2 minute read

I have a small homelab setup at home that I use to practice cyber ninja skills and test new technology. My homelab consist of a refurbished HP Z420 Workstation with 64 GB RAM and over 2 TB of SSD storage used as a server. The server is running VMware ESXI 6.7, which hosts several VMs. One of the VMs is pfSense and has a 2 NIC adapter assigned for LAN and WAN. I also have Verizon’s FiOS G1100 router that I use for its MoCA support (Video On Demand, DVR, Caller ID, etc). However, I do not need it any of its other functionalities.

Network Layout


The first thing I configured was pfSense to work as a router between WAN and LAN. The connection between the ONT and my server is ethernet which is plugged in to one of the 2-port NIC. I had no issue receiving an IP address assigned by Verizon. However, I have read instances where clients had to clone Verizon router’s MAC address to retrieve an IP address. The second port goes to a TP-Link unmanaged switch that works as the main switching device for my entire house (Wireless AP, Printers, PlayStation, etc). After running the initial pfSense setup, a working network with access to the internet should be available.

Next step is to configure Verizon’s router. The router is connected to the main switch via the router’s WAN interface. The WAN interface should be configured for a Static/Manual IP address or create a static IP/MAC assignment via pfSense’s DHCP server module. Because ports will be forwarded to Verizon’s router, it is important that its IP do not change. Additionally, Verizon’s router LAN needs to be configured to use a different private network than pfSense’s LAN. For example, pfSense LAN could have network and Verizon router LAN could have network. In the Network configuration’s Network (Home/Office) section, the privacy setting should be disabled (see image below). If privacy setting is enabled, the Set-Top Box will be unable to access the internet and features such as On Demand and Interactive Guide will not work. Lastly, I disabled the router’s WiFi to avoid radio-waves congestion because I use another Wireless AP device.

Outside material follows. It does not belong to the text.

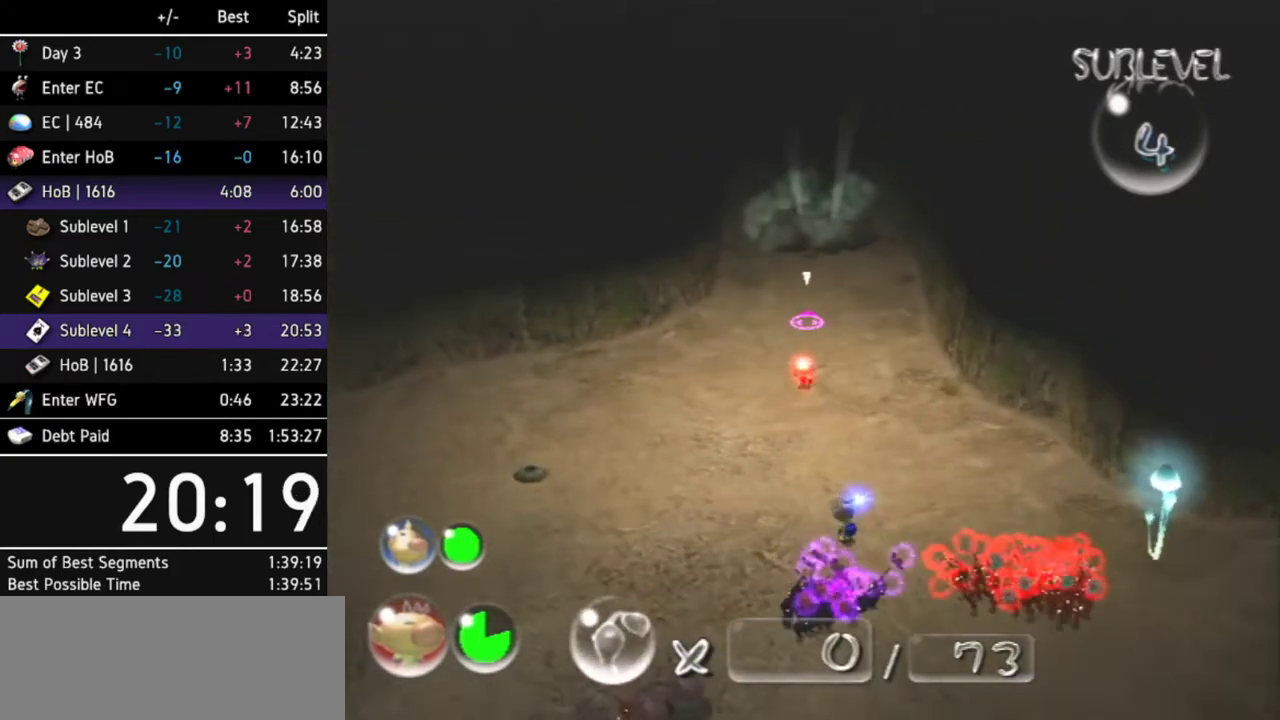
{"buttons": ["R1"], "left_stick": "up", "right_stick": "center", "events": [[367, "R1", "down"]]}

Now that Verizon’s router has an IP assigned, I am back to the pfSense web console. I configured port forwarding in pfSense to allow the necessary connectivity for VOD, DVR, Caller ID to work. A list of required ports can be viewed in the router’s Firewall – Port Forwarding section (see image below). pfSense’s port forwarding rules (pfSense -> Firewall -> NAT) are:

  • TCP
    • 4567 (used by Verizon to push firmware upgrades to the router and other Verizon FiOS services)
    • 35000 (used by the primary Set-Top Box)
    • 35001-35013 (Optional. +1 Used for additional Set-Top Boxes)
  • UDP
    • 63145 (used by the primary Set-Top Box)
    • 63146-63149 (Optional. +1 Used for additional Set-Top Boxes).

Verizon Router Firewall – Port Forwarding automatically created rules. pfSense Firewall – Port Forwarding rules

The setup is now complete. A hard reboot on the Set-Top Boxes and Verizon router should automatically configure themselves with the network changes. TV, VOD, Interactive Guide, and Caller-ID should be functioning. If not, I have ran into the issue where Verizon router retains previous network routes from the previous configuration. The routes can be deleted via Verizon router Web interface -> Advanced -> Routing -> Routing.